First of all: The TRS-80 was not the only computer with this problem, but there were many computers with this problem.
The effect you describe is sometimes called "CGA snow" because before the introduction of EGA cards (CGA cards were used in IBM PCs) IBM PCs were showing this effect.
... it would make the machine slightly slower ...
Depending on how much you write to the screen memory, the machine would have been massively slower.
Okay, the display and CPU cannot access video memory at the same time.
...
Why did they instead give the CPU priority?
To understand that question, we have to keep in mind that "CGA snow" does not happen because display and CPU cannot access the RAM the same time, but because they do access the RAM the same time!.
A circuit that stops the CPU or the display would have been rather complicated and expensive - so the circuit is designed in a way that both the CPU and the display access the RAM at the same time.
Yes, they do access the RAM at the same time.
The question remaining is: Which of both devices (CPU or display) has priority over the RAM address lines in this case?
If the CPU has priority (this is the case in the TRS-80 and in CGA cards), a pixel that should be shown at coordinate (x1,y1) is shown at coordinate (x2,y2).
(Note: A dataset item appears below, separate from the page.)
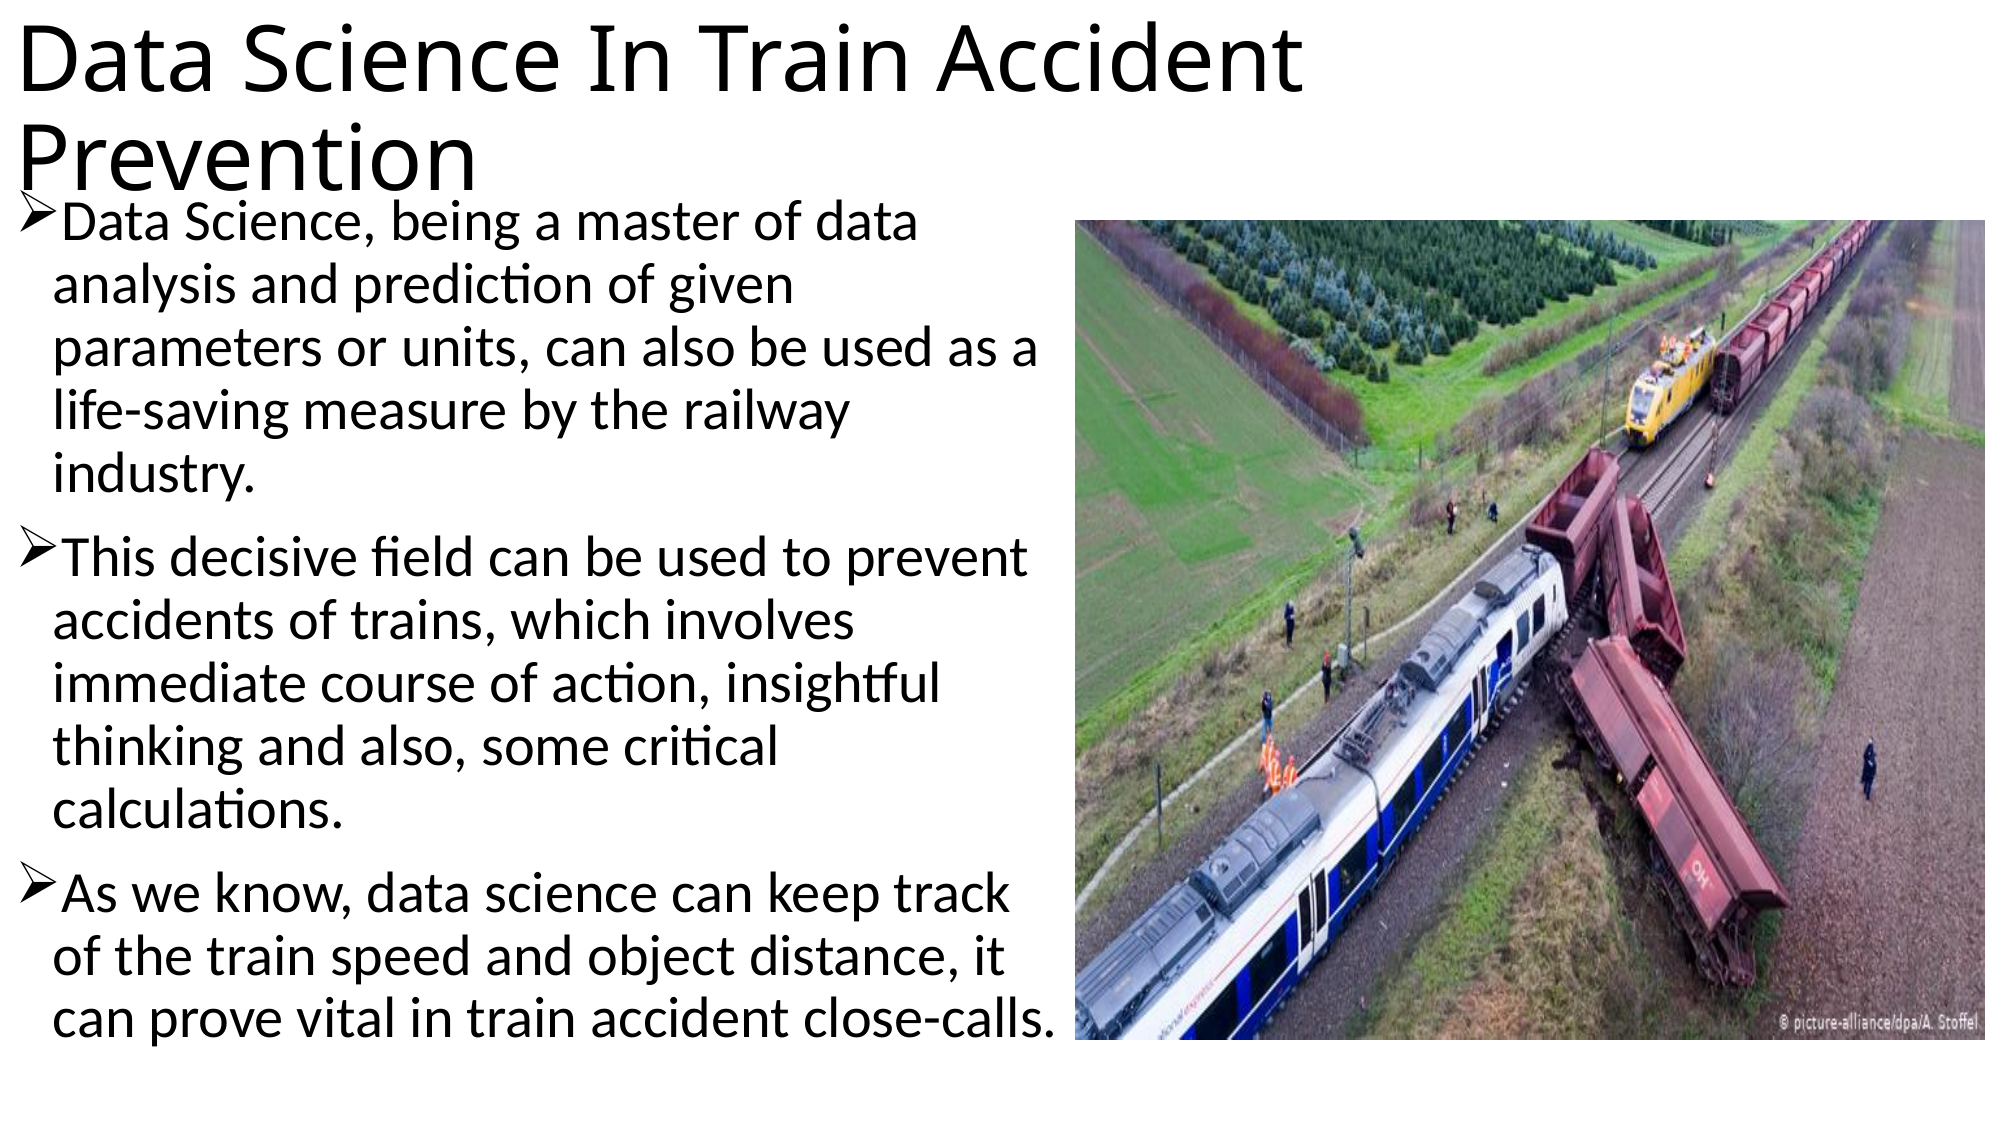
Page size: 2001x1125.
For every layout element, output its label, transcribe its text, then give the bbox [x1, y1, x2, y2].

If the pixels at (x1,y1) and (x2,y2) have a different color (or, in text-only modes like the TRS-80: a different ASCII character), you will see some flickering.
If the display has priority, the data will be written to the wrong addresses in the display memory so the entire display content will be wrong forever!
=> If both CPU and display access the RAM the same time, the CPU must have priority.
I just looked at the schematics:
Using an additional 74LS125 it would have been possible to read back the HSYNC signal via software and implement your idea in software.
However, I doubt that there was still space in the 4K ROM (Level I) left...